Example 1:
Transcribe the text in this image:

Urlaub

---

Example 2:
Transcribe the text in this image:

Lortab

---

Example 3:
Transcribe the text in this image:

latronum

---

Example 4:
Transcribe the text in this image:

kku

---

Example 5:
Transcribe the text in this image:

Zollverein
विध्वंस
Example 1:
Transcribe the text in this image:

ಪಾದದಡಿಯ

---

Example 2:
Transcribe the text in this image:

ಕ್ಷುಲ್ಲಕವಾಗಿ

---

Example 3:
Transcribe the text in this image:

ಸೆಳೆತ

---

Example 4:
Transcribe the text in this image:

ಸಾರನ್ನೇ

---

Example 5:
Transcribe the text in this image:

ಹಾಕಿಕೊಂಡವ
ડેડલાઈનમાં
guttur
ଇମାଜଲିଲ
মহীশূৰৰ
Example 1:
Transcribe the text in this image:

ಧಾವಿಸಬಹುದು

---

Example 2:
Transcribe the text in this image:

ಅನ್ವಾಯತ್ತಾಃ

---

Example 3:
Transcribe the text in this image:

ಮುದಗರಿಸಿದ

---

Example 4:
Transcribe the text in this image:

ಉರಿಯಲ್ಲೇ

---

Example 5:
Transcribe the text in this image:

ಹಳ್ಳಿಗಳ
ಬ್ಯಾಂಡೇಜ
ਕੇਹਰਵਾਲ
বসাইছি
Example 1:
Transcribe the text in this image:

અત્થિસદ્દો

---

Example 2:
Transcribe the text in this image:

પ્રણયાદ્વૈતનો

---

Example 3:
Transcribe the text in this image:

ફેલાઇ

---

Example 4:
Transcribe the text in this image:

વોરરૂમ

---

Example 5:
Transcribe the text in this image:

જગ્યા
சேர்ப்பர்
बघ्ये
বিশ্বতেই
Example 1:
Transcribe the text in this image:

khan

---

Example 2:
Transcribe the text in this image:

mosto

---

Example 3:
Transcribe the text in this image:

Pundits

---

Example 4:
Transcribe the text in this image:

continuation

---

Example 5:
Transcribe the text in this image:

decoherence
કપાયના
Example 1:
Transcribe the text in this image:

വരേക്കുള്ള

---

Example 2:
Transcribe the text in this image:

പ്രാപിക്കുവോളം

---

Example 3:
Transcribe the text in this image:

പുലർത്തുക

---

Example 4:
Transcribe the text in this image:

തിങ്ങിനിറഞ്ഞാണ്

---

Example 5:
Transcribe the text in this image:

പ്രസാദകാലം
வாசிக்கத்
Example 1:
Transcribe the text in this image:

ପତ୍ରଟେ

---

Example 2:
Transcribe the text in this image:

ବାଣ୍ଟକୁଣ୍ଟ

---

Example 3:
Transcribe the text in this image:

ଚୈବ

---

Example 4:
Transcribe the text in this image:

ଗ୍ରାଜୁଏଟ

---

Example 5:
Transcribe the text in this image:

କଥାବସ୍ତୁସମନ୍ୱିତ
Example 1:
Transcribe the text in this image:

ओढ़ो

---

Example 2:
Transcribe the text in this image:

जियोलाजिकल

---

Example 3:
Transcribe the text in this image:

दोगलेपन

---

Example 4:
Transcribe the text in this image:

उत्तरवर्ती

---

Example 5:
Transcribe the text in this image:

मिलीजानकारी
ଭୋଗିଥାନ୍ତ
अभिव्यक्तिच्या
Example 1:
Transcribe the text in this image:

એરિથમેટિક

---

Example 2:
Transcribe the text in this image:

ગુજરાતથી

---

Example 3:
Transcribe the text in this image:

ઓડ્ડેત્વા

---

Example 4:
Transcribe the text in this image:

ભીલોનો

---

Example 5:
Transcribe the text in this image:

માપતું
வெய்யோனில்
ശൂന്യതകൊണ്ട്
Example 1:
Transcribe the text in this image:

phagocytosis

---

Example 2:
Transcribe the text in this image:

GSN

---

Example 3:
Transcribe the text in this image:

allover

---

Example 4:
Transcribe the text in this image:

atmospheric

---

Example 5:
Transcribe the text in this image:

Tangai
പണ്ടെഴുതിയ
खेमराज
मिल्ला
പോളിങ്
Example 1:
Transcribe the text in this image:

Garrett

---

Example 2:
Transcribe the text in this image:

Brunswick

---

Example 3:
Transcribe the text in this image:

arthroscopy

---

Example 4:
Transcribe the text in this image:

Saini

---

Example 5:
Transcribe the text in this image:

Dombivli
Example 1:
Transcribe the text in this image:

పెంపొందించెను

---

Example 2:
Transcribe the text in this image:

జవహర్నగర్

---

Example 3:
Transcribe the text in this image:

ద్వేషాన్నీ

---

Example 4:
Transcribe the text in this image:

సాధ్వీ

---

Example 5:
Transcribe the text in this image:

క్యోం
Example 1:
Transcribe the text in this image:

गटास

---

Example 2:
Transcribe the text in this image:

## Action item:
Could you repeat every record above exactly as it is written?

## Task answer:
Example 1:
Transcribe the text in this image:

Urlaub

---

Example 2:
Transcribe the text in this image:

Lortab

---

Example 3:
Transcribe the text in this image:

latronum

---

Example 4:
Transcribe the text in this image:

kku

---

Example 5:
Transcribe the text in this image:

Zollverein
विध्वंस
Example 1:
Transcribe the text in this image:

ಪಾದದಡಿಯ

---

Example 2:
Transcribe the text in this image:

ಕ್ಷುಲ್ಲಕವಾಗಿ

---

Example 3:
Transcribe the text in this image:

ಸೆಳೆತ

---

Example 4:
Transcribe the text in this image:

ಸಾರನ್ನೇ

---

Example 5:
Transcribe the text in this image:

ಹಾಕಿಕೊಂಡವ
ડેડલાઈનમાં
guttur
ଇମାଜଲିଲ
মহীশূৰৰ
Example 1:
Transcribe the text in this image:

ಧಾವಿಸಬಹುದು

---

Example 2:
Transcribe the text in this image:

ಅನ್ವಾಯತ್ತಾಃ

---

Example 3:
Transcribe the text in this image:

ಮುದಗರಿಸಿದ

---

Example 4:
Transcribe the text in this image:

ಉರಿಯಲ್ಲೇ

---

Example 5:
Transcribe the text in this image:

ಹಳ್ಳಿಗಳ
ಬ್ಯಾಂಡೇಜ
ਕੇਹਰਵਾਲ
বসাইছি
Example 1:
Transcribe the text in this image:

અત્થિસદ્દો

---

Example 2:
Transcribe the text in this image:

પ્રણયાદ્વૈતનો

---

Example 3:
Transcribe the text in this image:

ફેલાઇ

---

Example 4:
Transcribe the text in this image:

વોરરૂમ

---

Example 5:
Transcribe the text in this image:

જગ્યા
சேர்ப்பர்
बघ्ये
বিশ্বতেই
Example 1:
Transcribe the text in this image:

khan

---

Example 2:
Transcribe the text in this image:

mosto

---

Example 3:
Transcribe the text in this image:

Pundits

---

Example 4:
Transcribe the text in this image:

continuation

---

Example 5:
Transcribe the text in this image:

decoherence
કપાયના
Example 1:
Transcribe the text in this image:

വരേക്കുള്ള

---

Example 2:
Transcribe the text in this image:

പ്രാപിക്കുവോളം

---

Example 3:
Transcribe the text in this image:

പുലർത്തുക

---

Example 4:
Transcribe the text in this image:

തിങ്ങിനിറഞ്ഞാണ്

---

Example 5:
Transcribe the text in this image:

പ്രസാദകാലം
வாசிக்கத்
Example 1:
Transcribe the text in this image:

ପତ୍ରଟେ

---

Example 2:
Transcribe the text in this image:

ବାଣ୍ଟକୁଣ୍ଟ

---

Example 3:
Transcribe the text in this image:

ଚୈବ

---

Example 4:
Transcribe the text in this image:

ଗ୍ରାଜୁଏଟ

---

Example 5:
Transcribe the text in this image:

କଥାବସ୍ତୁସମନ୍ୱିତ
Example 1:
Transcribe the text in this image:

ओढ़ो

---

Example 2:
Transcribe the text in this image:

जियोलाजिकल

---

Example 3:
Transcribe the text in this image:

दोगलेपन

---

Example 4:
Transcribe the text in this image:

उत्तरवर्ती

---

Example 5:
Transcribe the text in this image:

मिलीजानकारी
ଭୋଗିଥାନ୍ତ
अभिव्यक्तिच्या
Example 1:
Transcribe the text in this image:

એરિથમેટિક

---

Example 2:
Transcribe the text in this image:

ગુજરાતથી

---

Example 3:
Transcribe the text in this image:

ઓડ્ડેત્વા

---

Example 4:
Transcribe the text in this image:

ભીલોનો

---

Example 5:
Transcribe the text in this image:

માપતું
வெய்யோனில்
ശൂന്യതകൊണ്ട്
Example 1:
Transcribe the text in this image:

phagocytosis

---

Example 2:
Transcribe the text in this image:

GSN

---

Example 3:
Transcribe the text in this image:

allover

---

Example 4:
Transcribe the text in this image:

atmospheric

---

Example 5:
Transcribe the text in this image:

Tangai
പണ്ടെഴുതിയ
खेमराज
मिल्ला
പോളിങ്
Example 1:
Transcribe the text in this image:

Garrett

---

Example 2:
Transcribe the text in this image:

Brunswick

---

Example 3:
Transcribe the text in this image:

arthroscopy

---

Example 4:
Transcribe the text in this image:

Saini

---

Example 5:
Transcribe the text in this image:

Dombivli
Example 1:
Transcribe the text in this image:

పెంపొందించెను

---

Example 2:
Transcribe the text in this image:

జవహర్నగర్

---

Example 3:
Transcribe the text in this image:

ద్వేషాన్నీ

---

Example 4:
Transcribe the text in this image:

సాధ్వీ

---

Example 5:
Transcribe the text in this image:

క్యోం
Example 1:
Transcribe the text in this image:

गटास

---

Example 2:
Transcribe the text in this image:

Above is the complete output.